*** Extract ***

Software developer Cecilia Abadie was pulled over for speeding in October last year, and the officer cited her for using a visible "monitor" - a charge usually issued to people driving while watching a television.
It is the first known alleged traffic violation for wearing Google's computer eyeglasses while driving.
The verdict following a trial in a San Diego traffic court could help shape future laws on wearable technology as it goes mainstream.
Court commissioner John Blair said: "There is no testimony it (Google Glass) was operating or in use while Ms Abadie was driving."
He also dismissed the speeding ticket.
After the ruling, Ms Abadie told Sky News: "Google doesn't have a specific recommendation other than 'be responsible'.
"The screen never comes up by itself. The screen would not light up unless I give it the command to do so. So I don't find it distracting."
The device features a thumbnail-size transparent display above the right eye.
The image is not visible to anyone but the wearer, making it difficult to determine whether a device is on or not.
It lets wearers take pictures, record video, send messages or perform other tasks with touch controls or by speaking commands.
It connects to the internet using wi-fi hotspots or wirelessly through mobile phones.
The technology is not yet widely available to the public, but Ms Abadie, 44, was one of about 10,000 "explorers" who received the Google Glass earlier this year as part of a tryout.
Google has not announced a public release date for the device, but speculation centres around early 2014.

*** Record excerpts ***

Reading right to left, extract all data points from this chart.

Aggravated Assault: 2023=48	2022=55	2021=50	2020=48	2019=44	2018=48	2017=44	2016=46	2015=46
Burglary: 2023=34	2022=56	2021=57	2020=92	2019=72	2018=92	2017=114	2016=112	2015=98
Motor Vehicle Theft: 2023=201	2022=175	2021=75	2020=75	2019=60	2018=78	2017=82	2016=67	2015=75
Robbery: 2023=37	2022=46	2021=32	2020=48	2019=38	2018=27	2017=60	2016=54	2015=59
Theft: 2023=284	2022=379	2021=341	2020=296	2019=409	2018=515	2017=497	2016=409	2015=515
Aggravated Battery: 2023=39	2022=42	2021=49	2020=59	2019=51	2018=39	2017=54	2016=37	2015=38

***

▸ What to work on: In the Google Glass article, rewrite the passage from "The image is" to "by speaking commands.", replacing "pictures" with "photos". The entries aren't needed here.

▸ Result below:
The image is not visible to anyone but the wearer, making it difficult to determine whether a device is on or not.
It lets wearers take photos, record video, send messages or perform other tasks with touch controls or by speaking commands.